"Tell me, knight, upon your honor, how many men were lost in battle?"

The knight answered:

"Captain, it is known that of the men killed in battle, those who were drowned and those taken prisoner, we've lost eleven thousand seven hundred twenty-two men."

The emperor said:

"Captain, I beg you to do whatever has to be done, out of reverence for God and love of me, so that you can leave in fifteen or twenty days with all your men to help those miserable people."

"Oh, Sire!" said Tirant. "How can Your Majesty say that we won't have left in twenty days? In that time the enemy could attack the city, and they are so powerful that they could invade it."

Tirant again asked the emissary how many men there might be in the enemy's forces. The emissary answered:

"In faith, there are many Turks and they are very skillful in warfare, and are cruel, ferocious men. In our opinion and according to what some prisoners say, they number more than eight hundred thousand."

"My feeling," said Tirant, "is that a royal proclamation should be read throughout the city. All those who have hired themselves out, and those who want to, should go to the Imperial House to receive their payment, and they should all be ready to leave in six days."

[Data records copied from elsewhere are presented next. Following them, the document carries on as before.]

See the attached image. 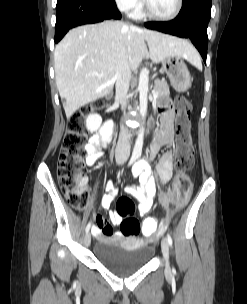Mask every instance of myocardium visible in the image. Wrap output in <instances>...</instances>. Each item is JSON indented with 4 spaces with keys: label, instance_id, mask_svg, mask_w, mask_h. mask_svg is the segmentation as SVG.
<instances>
[{
    "label": "myocardium",
    "instance_id": "myocardium-1",
    "mask_svg": "<svg viewBox=\"0 0 247 304\" xmlns=\"http://www.w3.org/2000/svg\"><path fill=\"white\" fill-rule=\"evenodd\" d=\"M182 6H183V0H176V7L171 14H169L167 16H159V15L154 14L150 10V8L148 6V3H147V0H144L143 12L150 19H153V20H156V21L167 22V21L174 20L179 15V13L181 12Z\"/></svg>",
    "mask_w": 247,
    "mask_h": 304
}]
</instances>
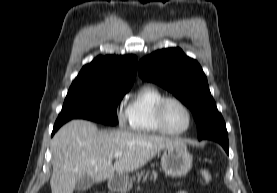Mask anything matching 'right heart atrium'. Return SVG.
<instances>
[{
  "label": "right heart atrium",
  "mask_w": 277,
  "mask_h": 193,
  "mask_svg": "<svg viewBox=\"0 0 277 193\" xmlns=\"http://www.w3.org/2000/svg\"><path fill=\"white\" fill-rule=\"evenodd\" d=\"M117 120H118V124L121 127H124L126 125V122H127V115H126V113H124L122 111H119L117 113Z\"/></svg>",
  "instance_id": "obj_1"
}]
</instances>
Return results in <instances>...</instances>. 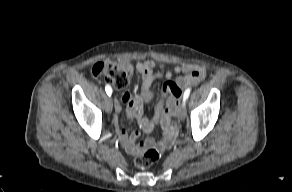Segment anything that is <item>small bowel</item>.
I'll return each mask as SVG.
<instances>
[{
  "label": "small bowel",
  "instance_id": "c3829d8e",
  "mask_svg": "<svg viewBox=\"0 0 292 192\" xmlns=\"http://www.w3.org/2000/svg\"><path fill=\"white\" fill-rule=\"evenodd\" d=\"M136 69L142 78V92L149 91L151 84L155 79L165 78L169 80L172 76V69L163 64H157L154 60H145L138 62ZM173 71L178 74L175 81H167L161 89V98L167 96L168 102L165 111L163 110V101L160 99L155 105V116L153 120L142 117V101L139 97H131L129 93L122 96V103L128 104V115L131 118H138L140 127L146 131H151L155 125H158L162 131V138L159 142L161 150H166L174 141L177 135V129L172 117L178 110V99L181 95V89L186 86L194 85L205 78L206 70L199 64L177 65ZM116 116L114 125L116 133L125 150L132 155L144 152L147 148L154 145V141L148 139L141 143H136L139 138L138 132L128 134L124 128V123L120 117L122 106L116 103Z\"/></svg>",
  "mask_w": 292,
  "mask_h": 192
}]
</instances>
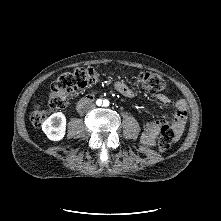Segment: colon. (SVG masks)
<instances>
[{"label": "colon", "mask_w": 221, "mask_h": 221, "mask_svg": "<svg viewBox=\"0 0 221 221\" xmlns=\"http://www.w3.org/2000/svg\"><path fill=\"white\" fill-rule=\"evenodd\" d=\"M101 78V74L94 68H81L73 72L63 73L51 86L49 105L53 109H62L67 104V97L73 92L91 88ZM139 84L152 93L162 92L166 89L165 80L152 72H140L137 76ZM46 119V112L36 109L31 115V122L40 126ZM178 135L169 125L161 128L158 146L161 151L168 150L176 141Z\"/></svg>", "instance_id": "5ec220e1"}]
</instances>
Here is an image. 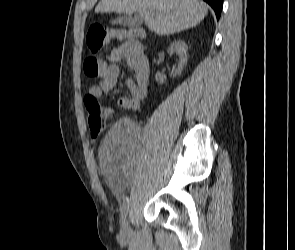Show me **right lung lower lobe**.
<instances>
[{
  "label": "right lung lower lobe",
  "instance_id": "1",
  "mask_svg": "<svg viewBox=\"0 0 295 250\" xmlns=\"http://www.w3.org/2000/svg\"><path fill=\"white\" fill-rule=\"evenodd\" d=\"M204 1L207 2L213 8L217 19H219L221 15L223 0H204Z\"/></svg>",
  "mask_w": 295,
  "mask_h": 250
}]
</instances>
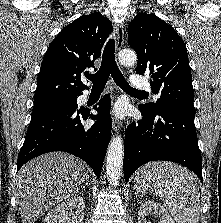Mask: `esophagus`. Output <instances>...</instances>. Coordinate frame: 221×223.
<instances>
[{
    "mask_svg": "<svg viewBox=\"0 0 221 223\" xmlns=\"http://www.w3.org/2000/svg\"><path fill=\"white\" fill-rule=\"evenodd\" d=\"M115 31H116V49L119 51L124 42V24L116 23L115 24ZM122 127V123L117 118L112 119V128L115 132H119Z\"/></svg>",
    "mask_w": 221,
    "mask_h": 223,
    "instance_id": "esophagus-1",
    "label": "esophagus"
}]
</instances>
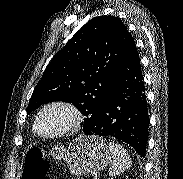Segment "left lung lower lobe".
<instances>
[{
  "label": "left lung lower lobe",
  "mask_w": 183,
  "mask_h": 179,
  "mask_svg": "<svg viewBox=\"0 0 183 179\" xmlns=\"http://www.w3.org/2000/svg\"><path fill=\"white\" fill-rule=\"evenodd\" d=\"M149 115L139 54L128 34L125 48L112 81L108 99L87 133L116 138L145 157Z\"/></svg>",
  "instance_id": "left-lung-lower-lobe-1"
}]
</instances>
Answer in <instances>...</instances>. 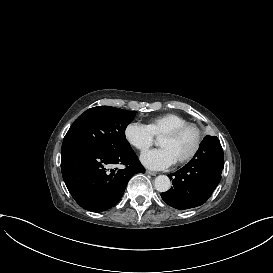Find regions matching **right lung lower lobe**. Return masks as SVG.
I'll use <instances>...</instances> for the list:
<instances>
[{"mask_svg":"<svg viewBox=\"0 0 273 273\" xmlns=\"http://www.w3.org/2000/svg\"><path fill=\"white\" fill-rule=\"evenodd\" d=\"M124 164V169L106 167ZM62 176L72 197L84 209L102 212L115 206L129 179L144 173L132 149L125 152L80 147L61 153Z\"/></svg>","mask_w":273,"mask_h":273,"instance_id":"obj_1","label":"right lung lower lobe"}]
</instances>
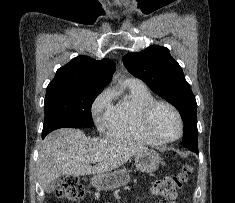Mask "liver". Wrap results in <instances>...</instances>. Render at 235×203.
<instances>
[{
  "instance_id": "liver-1",
  "label": "liver",
  "mask_w": 235,
  "mask_h": 203,
  "mask_svg": "<svg viewBox=\"0 0 235 203\" xmlns=\"http://www.w3.org/2000/svg\"><path fill=\"white\" fill-rule=\"evenodd\" d=\"M146 149L127 140L87 137L79 129H58L42 142L37 162L38 179L46 190L51 182L63 175H96L112 171ZM95 159L98 164L91 166Z\"/></svg>"
}]
</instances>
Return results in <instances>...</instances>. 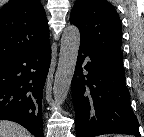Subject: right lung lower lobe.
Masks as SVG:
<instances>
[{
	"mask_svg": "<svg viewBox=\"0 0 144 137\" xmlns=\"http://www.w3.org/2000/svg\"><path fill=\"white\" fill-rule=\"evenodd\" d=\"M51 60L49 39L0 65V120L43 137L42 96Z\"/></svg>",
	"mask_w": 144,
	"mask_h": 137,
	"instance_id": "obj_1",
	"label": "right lung lower lobe"
}]
</instances>
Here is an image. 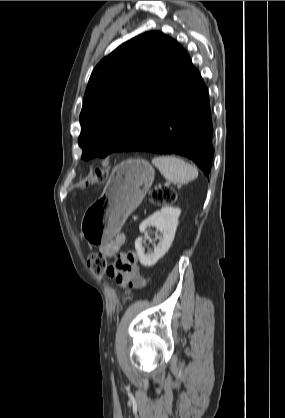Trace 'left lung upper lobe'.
Listing matches in <instances>:
<instances>
[{"instance_id":"5c2ea615","label":"left lung upper lobe","mask_w":285,"mask_h":418,"mask_svg":"<svg viewBox=\"0 0 285 418\" xmlns=\"http://www.w3.org/2000/svg\"><path fill=\"white\" fill-rule=\"evenodd\" d=\"M183 47L161 32L141 34L116 48L94 68L80 113L82 158L122 152L168 86Z\"/></svg>"}]
</instances>
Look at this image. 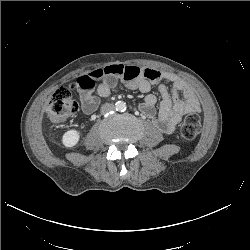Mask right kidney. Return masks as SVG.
<instances>
[{"label": "right kidney", "instance_id": "1", "mask_svg": "<svg viewBox=\"0 0 250 250\" xmlns=\"http://www.w3.org/2000/svg\"><path fill=\"white\" fill-rule=\"evenodd\" d=\"M80 139V133L77 130H68L63 134L62 143L65 147H73L77 145Z\"/></svg>", "mask_w": 250, "mask_h": 250}]
</instances>
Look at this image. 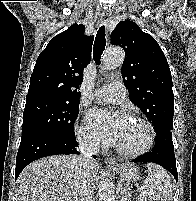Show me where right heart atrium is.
I'll list each match as a JSON object with an SVG mask.
<instances>
[{
  "label": "right heart atrium",
  "mask_w": 196,
  "mask_h": 201,
  "mask_svg": "<svg viewBox=\"0 0 196 201\" xmlns=\"http://www.w3.org/2000/svg\"><path fill=\"white\" fill-rule=\"evenodd\" d=\"M77 139L79 143L83 146L90 148H97L100 146V142L97 138L90 132L88 127L81 125L77 130Z\"/></svg>",
  "instance_id": "obj_1"
}]
</instances>
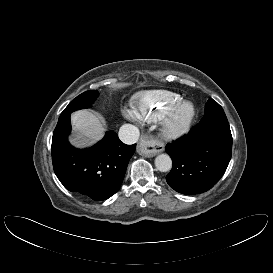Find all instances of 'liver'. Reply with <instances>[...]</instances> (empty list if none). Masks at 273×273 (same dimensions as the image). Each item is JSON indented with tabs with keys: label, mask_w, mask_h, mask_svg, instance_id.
I'll list each match as a JSON object with an SVG mask.
<instances>
[{
	"label": "liver",
	"mask_w": 273,
	"mask_h": 273,
	"mask_svg": "<svg viewBox=\"0 0 273 273\" xmlns=\"http://www.w3.org/2000/svg\"><path fill=\"white\" fill-rule=\"evenodd\" d=\"M71 121L79 137L71 139L77 147L91 145L104 136L105 128L101 121L87 110H79L71 115Z\"/></svg>",
	"instance_id": "obj_1"
}]
</instances>
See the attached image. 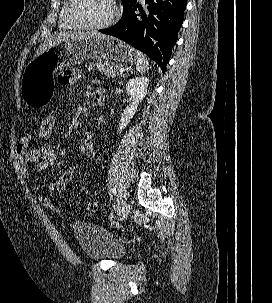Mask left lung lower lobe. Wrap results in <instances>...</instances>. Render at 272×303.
I'll use <instances>...</instances> for the list:
<instances>
[{
  "label": "left lung lower lobe",
  "instance_id": "left-lung-lower-lobe-1",
  "mask_svg": "<svg viewBox=\"0 0 272 303\" xmlns=\"http://www.w3.org/2000/svg\"><path fill=\"white\" fill-rule=\"evenodd\" d=\"M145 3L148 4L146 10L135 3L124 11L116 25L100 32L146 53L165 72L183 23L186 0H145Z\"/></svg>",
  "mask_w": 272,
  "mask_h": 303
}]
</instances>
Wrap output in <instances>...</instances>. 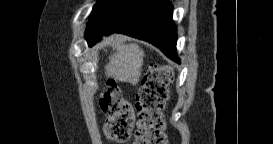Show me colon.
Listing matches in <instances>:
<instances>
[{
	"label": "colon",
	"mask_w": 273,
	"mask_h": 144,
	"mask_svg": "<svg viewBox=\"0 0 273 144\" xmlns=\"http://www.w3.org/2000/svg\"><path fill=\"white\" fill-rule=\"evenodd\" d=\"M171 78L167 67H154L145 74L136 95L139 111L137 144L168 143L162 110L169 96ZM100 106L106 117L104 134L107 139L116 143L127 142L134 125V112L114 82H108Z\"/></svg>",
	"instance_id": "obj_1"
}]
</instances>
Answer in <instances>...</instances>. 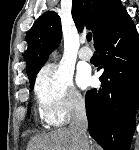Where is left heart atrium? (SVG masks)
I'll return each instance as SVG.
<instances>
[{"mask_svg":"<svg viewBox=\"0 0 139 150\" xmlns=\"http://www.w3.org/2000/svg\"><path fill=\"white\" fill-rule=\"evenodd\" d=\"M78 83L82 87H86L90 83V78L85 73H80L78 76Z\"/></svg>","mask_w":139,"mask_h":150,"instance_id":"obj_1","label":"left heart atrium"}]
</instances>
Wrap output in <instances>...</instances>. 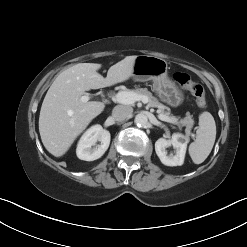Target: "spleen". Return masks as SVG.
<instances>
[{
	"label": "spleen",
	"mask_w": 247,
	"mask_h": 247,
	"mask_svg": "<svg viewBox=\"0 0 247 247\" xmlns=\"http://www.w3.org/2000/svg\"><path fill=\"white\" fill-rule=\"evenodd\" d=\"M216 139V125L209 112L199 116L196 139L189 145V154L195 164H201L209 156Z\"/></svg>",
	"instance_id": "1"
}]
</instances>
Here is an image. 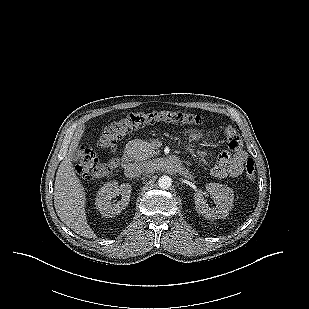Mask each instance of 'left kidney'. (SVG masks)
<instances>
[{
	"label": "left kidney",
	"mask_w": 309,
	"mask_h": 309,
	"mask_svg": "<svg viewBox=\"0 0 309 309\" xmlns=\"http://www.w3.org/2000/svg\"><path fill=\"white\" fill-rule=\"evenodd\" d=\"M206 190L214 197L215 208L209 207L203 197V193L198 191L195 193V207L199 214L208 219H222L228 216L233 206L234 194L232 189L218 183H208Z\"/></svg>",
	"instance_id": "obj_1"
}]
</instances>
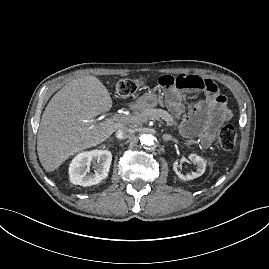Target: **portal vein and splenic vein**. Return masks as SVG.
I'll use <instances>...</instances> for the list:
<instances>
[{"instance_id":"portal-vein-and-splenic-vein-1","label":"portal vein and splenic vein","mask_w":269,"mask_h":269,"mask_svg":"<svg viewBox=\"0 0 269 269\" xmlns=\"http://www.w3.org/2000/svg\"><path fill=\"white\" fill-rule=\"evenodd\" d=\"M110 121H116V122H123V123H135L136 118L135 117H126L124 115H113L109 119ZM93 122V120H91Z\"/></svg>"}]
</instances>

The emperor thought that was good advice, and he thanked Tirant. As soon as the proclamation was read, all the grandees outside the city were notified and they were all soon there with their horses rested. And those who had come from Sicily were ready. The bad news of the losses that had been sustained ran throughout the city, and many of the townsfolk, both men and women, gathered in the market square. Some were crying for their brothers, others for their sons, some for their friends and relatives, and still others for the destruction of the empire. Most of the empire was lost, and the hope of the emperor and those around him was placed only in God. They were afraid there would be great starvation and thirst because of the enemy's victory, and that the city would be burned, and they could imagine themselves in captivity and miserable slavery. Two of the empire's barons told the emperor that he should send his daughter Carmesina to Hungary to be with her sister.